Requirement.
Count every line in the following entries that holds the word "Deer". Only the number should be given.

(Extracted page text data)
BEGIN

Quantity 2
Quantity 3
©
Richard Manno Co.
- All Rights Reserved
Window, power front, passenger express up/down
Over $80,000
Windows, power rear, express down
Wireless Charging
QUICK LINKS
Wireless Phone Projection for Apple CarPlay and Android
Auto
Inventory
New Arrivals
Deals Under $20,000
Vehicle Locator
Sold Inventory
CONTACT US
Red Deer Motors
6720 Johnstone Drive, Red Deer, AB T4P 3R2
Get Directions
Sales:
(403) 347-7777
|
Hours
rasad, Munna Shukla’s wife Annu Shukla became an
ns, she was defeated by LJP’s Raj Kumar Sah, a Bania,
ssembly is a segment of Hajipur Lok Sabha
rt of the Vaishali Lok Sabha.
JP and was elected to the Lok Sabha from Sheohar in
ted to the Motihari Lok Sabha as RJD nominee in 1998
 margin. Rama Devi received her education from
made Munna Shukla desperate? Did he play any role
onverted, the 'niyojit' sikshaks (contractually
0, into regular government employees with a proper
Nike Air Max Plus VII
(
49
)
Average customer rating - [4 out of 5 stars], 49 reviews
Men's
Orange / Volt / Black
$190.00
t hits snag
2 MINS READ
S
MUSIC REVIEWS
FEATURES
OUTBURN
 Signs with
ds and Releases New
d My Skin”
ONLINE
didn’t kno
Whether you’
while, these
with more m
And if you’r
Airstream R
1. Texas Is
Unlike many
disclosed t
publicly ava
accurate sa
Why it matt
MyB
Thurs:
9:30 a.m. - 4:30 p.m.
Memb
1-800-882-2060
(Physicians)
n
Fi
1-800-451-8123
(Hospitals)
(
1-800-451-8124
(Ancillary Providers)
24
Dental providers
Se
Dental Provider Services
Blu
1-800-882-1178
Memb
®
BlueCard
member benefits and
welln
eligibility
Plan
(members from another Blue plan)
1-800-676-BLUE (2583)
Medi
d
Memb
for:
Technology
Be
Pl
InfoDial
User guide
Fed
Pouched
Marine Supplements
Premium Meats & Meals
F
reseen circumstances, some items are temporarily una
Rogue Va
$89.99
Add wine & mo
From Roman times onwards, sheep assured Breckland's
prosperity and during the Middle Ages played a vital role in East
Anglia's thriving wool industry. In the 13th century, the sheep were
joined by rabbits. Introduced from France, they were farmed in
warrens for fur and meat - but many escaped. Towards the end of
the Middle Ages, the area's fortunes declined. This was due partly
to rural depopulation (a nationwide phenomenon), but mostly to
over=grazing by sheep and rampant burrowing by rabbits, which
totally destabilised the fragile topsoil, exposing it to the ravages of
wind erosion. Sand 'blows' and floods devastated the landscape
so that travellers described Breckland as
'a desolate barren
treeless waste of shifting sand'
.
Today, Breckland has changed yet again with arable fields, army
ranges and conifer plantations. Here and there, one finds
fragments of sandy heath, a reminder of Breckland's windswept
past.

END
BEGIN

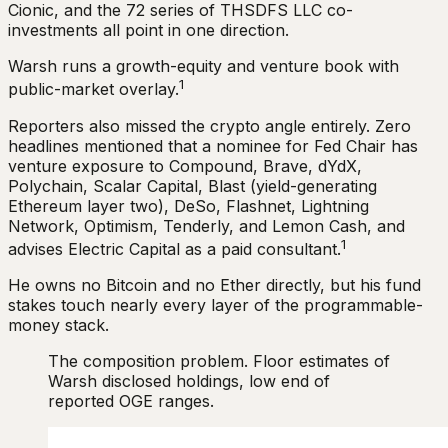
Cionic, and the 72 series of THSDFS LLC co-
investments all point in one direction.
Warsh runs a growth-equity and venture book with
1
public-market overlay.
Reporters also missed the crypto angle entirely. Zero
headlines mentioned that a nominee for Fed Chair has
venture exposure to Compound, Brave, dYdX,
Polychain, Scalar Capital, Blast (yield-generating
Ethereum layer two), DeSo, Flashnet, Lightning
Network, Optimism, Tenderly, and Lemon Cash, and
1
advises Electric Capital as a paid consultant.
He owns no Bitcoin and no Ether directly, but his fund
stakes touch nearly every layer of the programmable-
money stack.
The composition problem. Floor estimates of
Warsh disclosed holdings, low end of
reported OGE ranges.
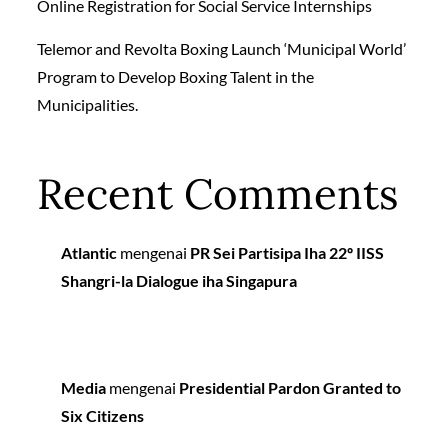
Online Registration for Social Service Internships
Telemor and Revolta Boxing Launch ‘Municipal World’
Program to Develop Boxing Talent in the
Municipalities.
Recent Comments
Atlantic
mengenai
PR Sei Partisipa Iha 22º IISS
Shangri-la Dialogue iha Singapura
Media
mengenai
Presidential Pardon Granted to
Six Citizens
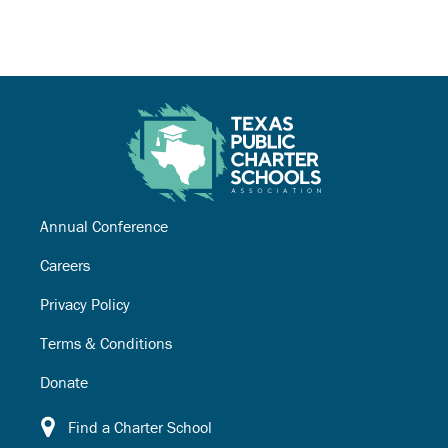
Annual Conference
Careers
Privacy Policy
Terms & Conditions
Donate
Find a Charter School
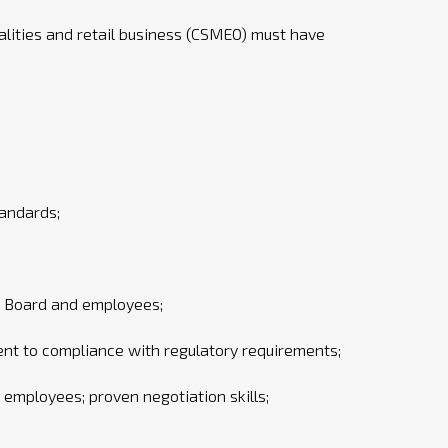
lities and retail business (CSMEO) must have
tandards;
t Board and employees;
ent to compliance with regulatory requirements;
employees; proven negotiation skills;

END

Response area.
2